In 2019, Baron again played in all 18 regular season games where he had 27 defensive tackles and one sack. He made his post-season debut in the team's East Semi-Final loss to the Edmonton Eskimos where he had two defensive tackles and his first career interception. He did not play in 2020 due to the cancellation of the 2020 CFL season. He played in all 14 regular season games in the shortened 2021 season where he had 16 defensive tackles and a career-high six sacks. He became a free agent upon the expiry of his contract on February 8, 2022.

===BC Lions===
On February 14, 2022, it was announced that Baron had signed with the BC Lions. However, his debut with the Lions was delayed due to complications following surgery for his ankle and he began the season on the six-game injured list. He played in his first game with the Lions on September 24, 2022. He played in just six regular season games where he had seven defensive tackles and one sack.

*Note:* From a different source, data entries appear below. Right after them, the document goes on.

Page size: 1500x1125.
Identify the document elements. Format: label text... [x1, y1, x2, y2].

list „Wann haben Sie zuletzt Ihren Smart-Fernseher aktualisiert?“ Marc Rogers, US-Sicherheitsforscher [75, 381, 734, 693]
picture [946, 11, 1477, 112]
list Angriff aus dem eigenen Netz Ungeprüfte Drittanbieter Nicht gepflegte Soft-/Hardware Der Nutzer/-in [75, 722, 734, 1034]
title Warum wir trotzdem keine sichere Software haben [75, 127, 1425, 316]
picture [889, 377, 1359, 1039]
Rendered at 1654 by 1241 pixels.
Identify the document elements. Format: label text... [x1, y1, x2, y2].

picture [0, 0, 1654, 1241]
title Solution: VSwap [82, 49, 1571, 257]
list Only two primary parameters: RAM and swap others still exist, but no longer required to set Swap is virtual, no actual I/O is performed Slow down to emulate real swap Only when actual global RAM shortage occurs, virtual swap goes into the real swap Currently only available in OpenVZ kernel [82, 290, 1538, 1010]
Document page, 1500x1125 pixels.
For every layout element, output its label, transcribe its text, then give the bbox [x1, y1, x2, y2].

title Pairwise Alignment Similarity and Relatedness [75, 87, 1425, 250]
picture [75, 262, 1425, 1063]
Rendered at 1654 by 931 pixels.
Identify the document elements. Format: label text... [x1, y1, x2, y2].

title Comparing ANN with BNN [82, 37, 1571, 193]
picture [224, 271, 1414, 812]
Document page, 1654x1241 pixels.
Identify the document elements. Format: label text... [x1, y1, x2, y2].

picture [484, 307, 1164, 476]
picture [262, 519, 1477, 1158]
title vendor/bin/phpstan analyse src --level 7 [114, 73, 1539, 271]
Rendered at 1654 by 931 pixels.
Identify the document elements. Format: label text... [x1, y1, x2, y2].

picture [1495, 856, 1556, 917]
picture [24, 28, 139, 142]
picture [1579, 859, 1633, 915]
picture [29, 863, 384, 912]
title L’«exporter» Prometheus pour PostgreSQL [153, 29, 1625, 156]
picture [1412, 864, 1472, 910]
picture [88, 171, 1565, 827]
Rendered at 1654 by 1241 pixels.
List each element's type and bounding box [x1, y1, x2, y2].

In 2023, Baron played in 17 regular season games where he had a career-high eight sacks along with 22 defensive tackles, two pass knockdowns, one forced fumble, and a blocked kick. He was then named a CFL Division All-Star for the first time in his career. Despite his productive season, Baron was released by the Lions on February 8, 2024.

===Toronto Argonauts===
On July 17, 2024, it was announced that Baron had signed with the Toronto Argonauts. After spending one week on the practice roster, he made his Argonaut debut on July 27, 2024, against the Winnipeg Blue Bombers, where he had one defensive tackle and one sack. He played in five regular season games, where he recorded three defensive tackles, one sack, and one pass knockdown. However, he was placed on the injured list for the team's 12th game of the year and remained on the six-game injured list when the Argonauts' defeated the Blue Bombers in the 111th Grey Cup. He became a free agent upon the expiry of his contract on February 11, 2025.

==Personal life==
Baron's uncle, James Baron, played in 12 seasons in the Arena Football League as a defensive lineman. In August 2018, he released a children's book that he co-authored with his uncle and Henry Taylor.